Dalam masyarakat yang awam hukum apabila diberi suatu pertanyaan, fenomena pelanggaran hukum apa yang sering dilakukan oleh masyarakat namun minim dilakukan penindakan oleh aparat? Mungkin jawaban yang secara otomatis terlintas di benak masyarakat adalah pelanggaran-pelanggaran lalu lintas khususnya yang terjadi di lingkungan kampung atau perdesaan. Sangat kecil kemungkinan masyarakat akan menjawab eigenrichting.
Bahkan mungkin akan sangat sedikit orang yang tahu apa itu eigenrichting. Eigenrichting sendiri adalah istilah hukum dari main hakim sendiri. Mengutip dari KBBI, main hakim sendiri diartikan sebagai tindakan menghakimi orang lain tanpa memedulikan hukum yang ada (biasanya dilakukan dengan pemukulan, penyiksaan, pembakaran, dan sebagainya).
Tindakan main hakim sendiri adalah suatu tindakan kesewenang-wenangan dimana perbuatan tersebut telah mencelakakan seseorang yang masih diduga melakukan suatu tindak pindana. Pasal 1 ayat (3) Undang-Undang Dasar Negara Republik Indonesia (UUD NRI) 1945 telah dengan tegas menyebutkan bahwa Negara Indonesia adalah Negara Hukum. Interpretasi sederhana dari negara hukum adalah segala hal yang dilakukan baik oleh aparat pemerintah ataupun masyarakat harus berdasarkan atas hukum. Eigenrichting jelas merupakan tindakan yang abai akan hukum dan tidak mencerminkan perilaku yang sepantasnya dilakukan di negara hukum.
Fenomena eigenrichting sering terjadi di lingkungan masyarakat tempat saya tinggal. Hal ini seperti sudah turun temurun menjadi kebiasaan yang sangat sulit hilang dari masyarakat. Masyarakat seakan tidak peduli dengan resiko dan dampak yang akan terjadi. Pemberitaan baik di media massa ataupun media sosial acap kali menyiarkan tindakan main hakim sendiri yang berujung hilangnya nyawa seseorang.
Mirisnya, tak hanya sekali dua kali tindakan eigenrichting berujung kematian salah alamat.
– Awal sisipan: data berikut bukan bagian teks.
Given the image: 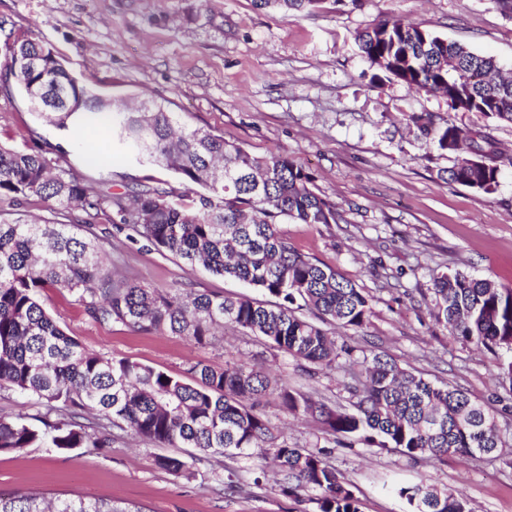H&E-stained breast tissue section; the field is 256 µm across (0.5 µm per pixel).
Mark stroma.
I'll use <instances>...</instances> for the list:
<instances>
[{"instance_id": "35a3bbf8", "label": "stroma", "mask_w": 512, "mask_h": 512, "mask_svg": "<svg viewBox=\"0 0 512 512\" xmlns=\"http://www.w3.org/2000/svg\"><path fill=\"white\" fill-rule=\"evenodd\" d=\"M387 18L404 19L494 56L512 72V20L491 0H330L314 13L288 15L257 0H0V66L10 42L48 43L79 83L106 97L163 103L189 128L224 136L251 152L296 157L336 203L335 224L283 222L289 245L338 271L370 297L373 315L356 333L364 354L463 388L490 405L504 442L493 460L416 461L390 450L328 443L326 463L350 484L362 512H408L396 486L463 490L471 512H512V392L497 357L457 343L432 317L435 277L454 270L512 288V125L452 110L446 99L388 80L362 57L355 35ZM437 121L492 143L505 158L487 194L448 180L453 155L408 120ZM0 144L65 155L110 191L149 184L181 189L170 170L111 154L102 126L61 129L30 111L15 85L0 87ZM96 232L116 278L150 288L263 294L213 275L100 216ZM44 305L87 350L125 357L173 376L202 362L278 375L289 387L348 405L353 367L308 376L262 339L225 327L200 346L170 334H142L92 320L74 296L48 292ZM262 409L289 443L314 447L321 434L274 398ZM162 450L113 430L96 453L34 447L0 453V491L46 498H109L139 512H300L283 496L272 458L258 452L210 458L193 480L159 469ZM233 474L237 489L222 479ZM264 475L262 486L254 478Z\"/></svg>"}]
</instances>
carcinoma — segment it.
<instances>
[{
	"label": "carcinoma",
	"instance_id": "carcinoma-1",
	"mask_svg": "<svg viewBox=\"0 0 512 512\" xmlns=\"http://www.w3.org/2000/svg\"><path fill=\"white\" fill-rule=\"evenodd\" d=\"M326 0H276L296 12H314ZM361 53L389 79L465 104L470 112L512 123V76L494 59L403 20H383L355 35ZM20 46L38 67L5 63L30 108L67 129L88 118L105 126L111 142L140 163L163 166L187 190L143 186L132 198L90 181L35 146L0 145V204L37 197L53 203L56 219L27 224L0 218V389L46 407L35 425L22 413L0 417V452L31 447L107 448L104 424L81 422L90 412L143 442L180 452L156 465L188 481L204 460L261 448L279 467L283 496L310 493L315 512H361L348 484L323 461L326 449L300 448L270 426L260 401L276 395L284 411L309 417L324 435L346 446L394 448L411 460L493 457L502 439L492 410L449 383L436 384L375 354L363 357L361 375L348 386L351 408L331 407L243 365L215 369L197 362L183 379L128 358L86 350L47 312L52 289L74 295L100 323L119 322L143 333L169 332L200 346L213 329L230 325L258 336L296 361L328 373L352 358L355 347L320 326L334 321L357 331L373 314L370 299L335 269L288 245L279 224L336 223V203L319 193L314 175L288 155H256L200 129L177 132L179 117L154 100L131 109L100 97L70 76L54 50L35 40ZM442 151L455 155L449 179L492 193L500 168L481 147L466 151L461 131L430 115L414 117ZM202 188L198 192L194 187ZM83 219L72 218L73 211ZM115 215L140 236L192 266L232 277L276 298L162 291L116 281L104 263L93 226ZM433 317L458 342L502 352L500 376L512 389V288L454 271L434 279ZM319 322H314V319ZM397 494L410 512H471L459 493L414 484ZM0 512H141L110 499L0 493Z\"/></svg>",
	"mask_w": 512,
	"mask_h": 512
}]
</instances>
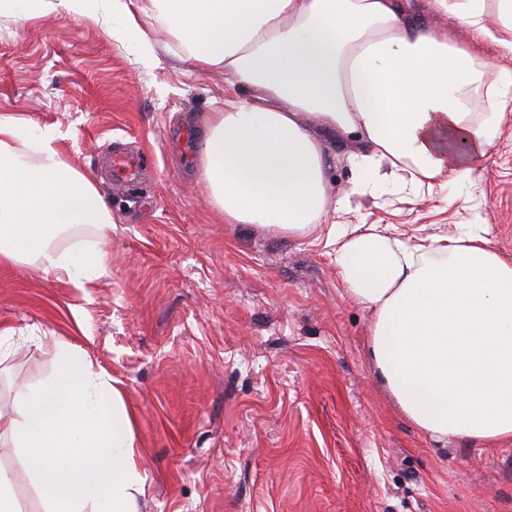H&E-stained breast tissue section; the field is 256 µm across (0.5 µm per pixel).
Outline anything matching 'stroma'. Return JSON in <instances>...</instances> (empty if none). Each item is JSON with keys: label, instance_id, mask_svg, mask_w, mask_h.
Masks as SVG:
<instances>
[{"label": "stroma", "instance_id": "obj_1", "mask_svg": "<svg viewBox=\"0 0 512 512\" xmlns=\"http://www.w3.org/2000/svg\"><path fill=\"white\" fill-rule=\"evenodd\" d=\"M144 28L157 61L64 9L0 8V114L63 136L67 162L112 209L108 274L82 290L36 266L0 263V409L52 372L47 342L85 351L134 420L140 512H512V445L436 447L406 419L367 351L372 314L336 267L332 224L418 242L474 224L512 260V111L471 183L393 181L352 193L326 173L316 233L228 224L202 174V139L231 93L218 70L179 61L165 27ZM143 153L118 185L110 153ZM24 512L43 491L0 443Z\"/></svg>", "mask_w": 512, "mask_h": 512}]
</instances>
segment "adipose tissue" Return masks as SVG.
I'll return each instance as SVG.
<instances>
[{"label":"adipose tissue","instance_id":"adipose-tissue-1","mask_svg":"<svg viewBox=\"0 0 512 512\" xmlns=\"http://www.w3.org/2000/svg\"><path fill=\"white\" fill-rule=\"evenodd\" d=\"M107 20L120 44L154 51L144 19L167 28L181 58L220 70L243 96L214 113L203 179L228 224L307 236L326 211L329 139L366 149L346 161L356 190L407 172L471 181L512 109V73L486 65L410 0H59ZM439 13L512 54V0H434ZM52 126L0 115V262L38 263L92 288L107 274L108 201L70 165ZM90 224L93 248L61 251ZM336 265L372 313L368 352L402 415L441 446L512 444V262L470 224L412 245L336 224ZM53 374L20 387L0 412V441L25 459L45 512H139L135 436L118 392L86 353L55 341ZM95 229L90 224H81L62 234L57 239V245L61 250H65L77 243H90L96 241Z\"/></svg>","mask_w":512,"mask_h":512}]
</instances>
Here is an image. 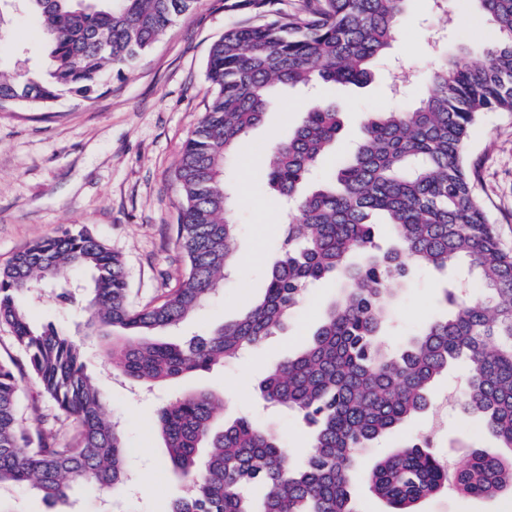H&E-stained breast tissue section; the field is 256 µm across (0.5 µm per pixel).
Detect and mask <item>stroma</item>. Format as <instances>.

Orang orang tidak bersalah sering kali menjadi bahan amuk massa yang brutal tak berperi. Apakah rakyat di negara hukum ini sudah tidak peduli dengan asas presumption of innocent atau asas praduga tidak bersalah?
Nekatnya masyarakat melakukan tindakan main hakim sendiri rupanya tak membuat surut nyali pelaku kejahatan. Walaupun di suatu daerah sudah terkenal dengan masyarakatnya yang menjadikan eigenrichting sebagai kebiasaan, angka kejahatan yang terjadi di lingkungan tersebut tidak menjadi turun. Hal ini membuktikan bahwa eigenrichting sama sekali tidak memiliki dampak positif bagi berjalannya hukum di Indonesia.
Lalu mengapa masyarakat masih merawat kebiasaan yang jelas melanggar hukum ini? Peraturan perundang–undangan khususnya Kitab Undang–Undang Hukum Pidana (KUHP) memang belum mengatur secara khusus mengenai tindakan main hakim sendiri, akan tetapi bukan berarti KUHP tidak dapat diterapkan sama sekali jika terjadi perbuatan tindakan main hakim sendiri. Terdapat Pasal-pasal yang mengatur mengenai tindakan main hakim sendiri yaitu, Pasal 170 KUHP dan Pasal 351 KUHP.
Dari survey kecil-kecilan yang saya lakukan, setidaknya ada 2 faktor utama mengapa tindakan main hakim sendiri masih subur di Indonesia. Pertama, dilihat dengan teori anomie yang dicetuskan oleh Emile Durkhiem. Sederhananya bisa diartikan masyarakat tanpa norma hukum yaitu situasi di mana kondisi sosial/ masyarakat lebih menekankan pentingnya tujuan-tujuan, tetapi cara-cara yang sah untuk mencapai tujuan-tujuan tersebut jumlahnya sedikit.